Saya Hidup adalah permainan yang cukup sulit, bisa dibilang hardcore. Pemain harus benar-benar bertahan hidup dalam kondisi hampir tidak ada makanan, minuman, dan senjata. Adam memiliki sebuah machete, busur yang dibuat dari bahan-bahan daur ulang dengan beberapa anak panah, serta beberapa “senjata api” yang sangat sulit untuk ditemukan pelurunya. Situasi diperburuk oleh kenyataan bahwa sang pahlawan sering kali harus merangkak di atas puing-puing, yang menyebabkan kelelahan. Jika tidak cepat, misalnya, melewati jurang, tangan Adam akan lelah, dan pada akhirnya, dia bisa jatuh ke dalam jurang yang dalam. Perlu dicatat bahwa dalam Saya Hidup, kesehatan tidak pulih dengan sendirinya – harus mencari setiap sudut dengan harapan menemukan sesuatu yang bisa dimakan, entah itu botol soda atau daging kalengan.
Musuh utama Adam adalah para bandit dan perampok yang banyak bermunculan di Chicago setelah gempa bumi. Melawan mereka tidak semudah yang terlihat, karena sering kali Adam tidak memiliki apa pun selain machete. Namun, lawan bisa ditakut-takuti hanya dengan mengarahkan laras pistol ke arah mereka (meskipun tanpa peluru). Para lawan yang penakut mungkin akan melarikan diri, tidak ingin berurusan dengan seseorang yang memiliki senjata api.

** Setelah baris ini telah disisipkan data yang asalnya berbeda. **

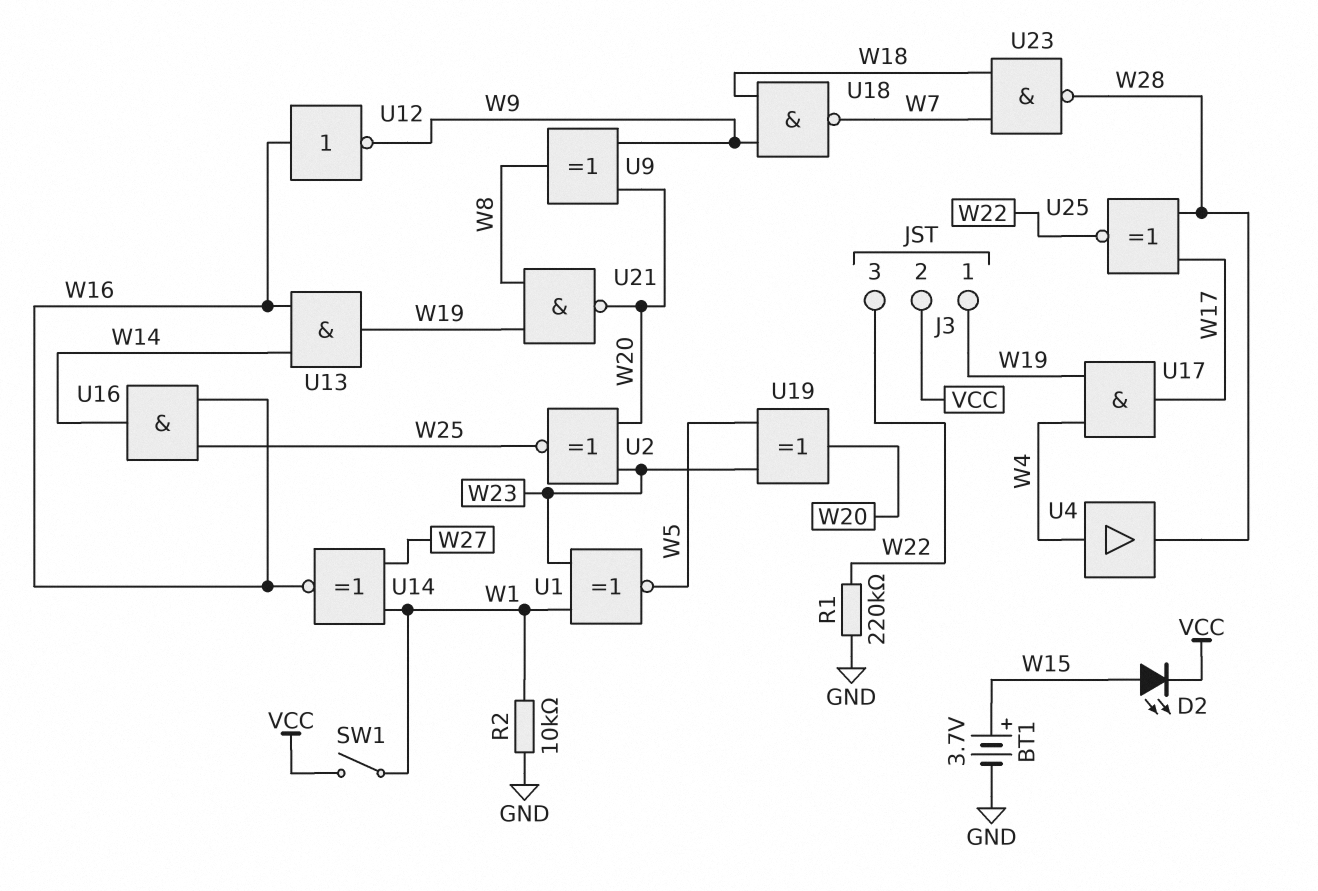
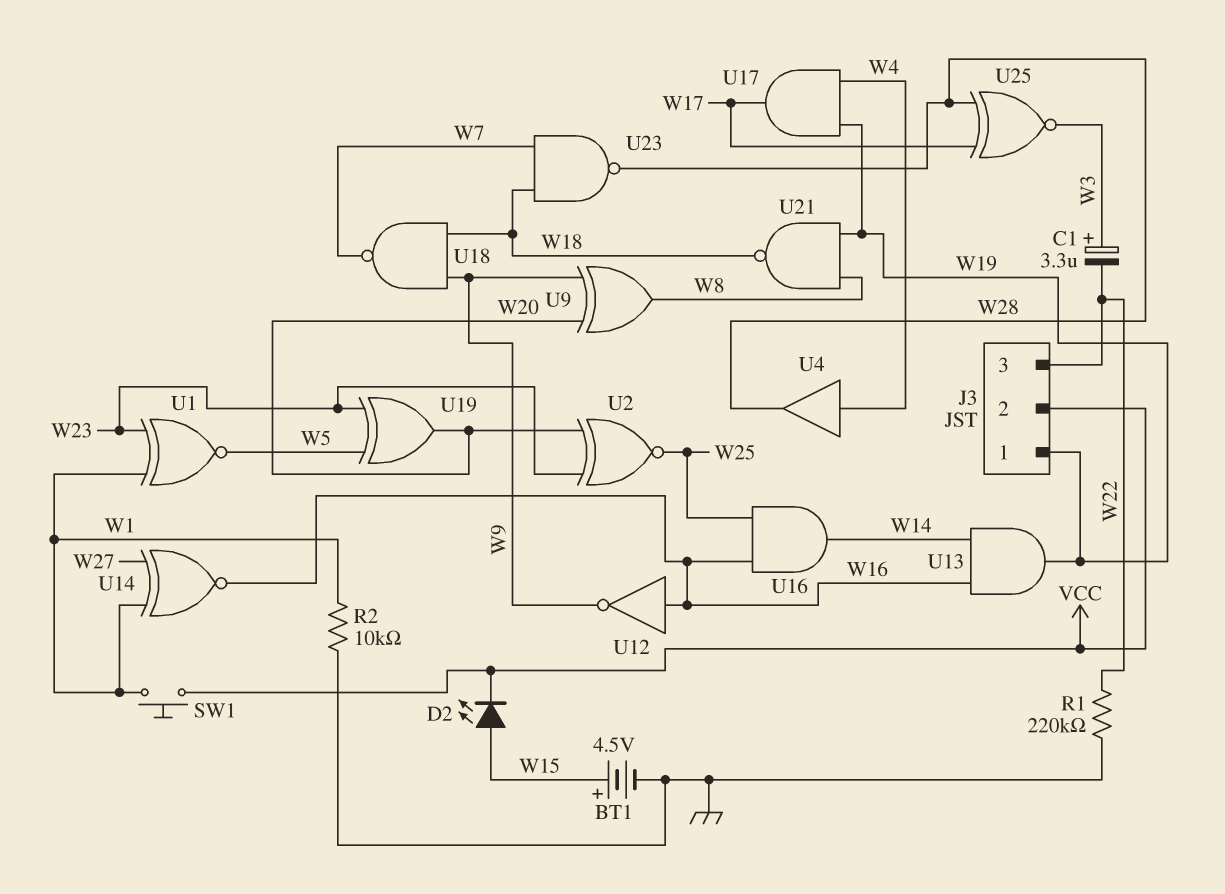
BT1: 3.7V (plus W15, minus GND) -> 4.5V (plus W15, minus GND)
C1: none -> 3.3uF (plus W3, minus W22)
SW1: switch (VCC, W1) -> button (VCC, W1)
U21: NAND (in W8, in W19, out W20) -> NAND (in W8, in W19, out W18)
U25: XNOR (in W17, in W28, out W22) -> XNOR (in W17, in W28, out W3)

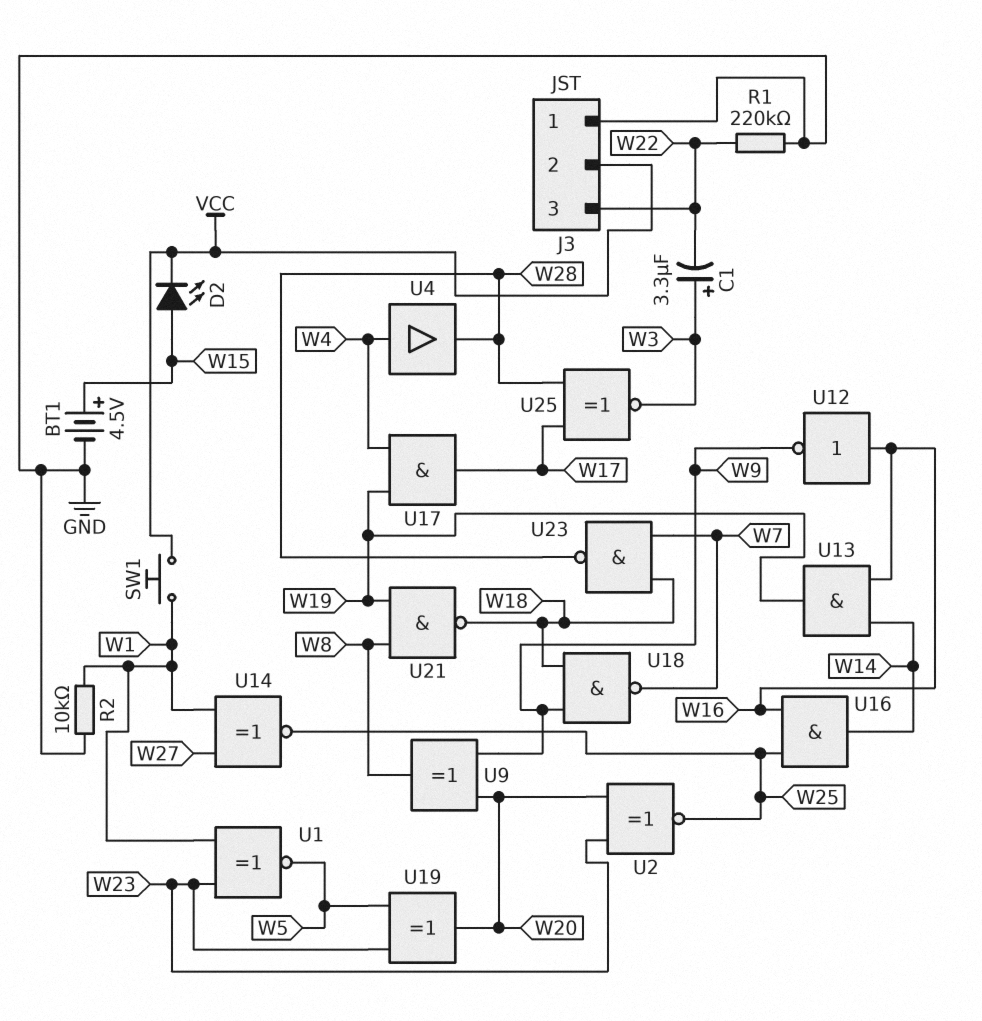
J3 pin 1: W19 -> GND
U14: XNOR (in W1, in W27, out W16) -> XNOR (in W1, in W27, out W25)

Meskipun beberapa tetap menyerang, dan saat itu sudah harus bertahan dengan pisau dan alat-alat seadanya.
Selama perjalanannya yang berbahaya, Adam dapat bertemu dengan sejumlah kecil orang yang selamat dari kalangan penduduk sipil. Beberapa di antara mereka meminta bantuan (sering kali dengan cara yang sangat kasar), tetapi pemain dapat dengan tenang mengabaikan permohonan mereka dan melanjutkan perjalanan. Namun, jika membantu warga kota yang malang, Adam akan mendapatkan bonus tertentu yang akan mempermudah jalannya permainan.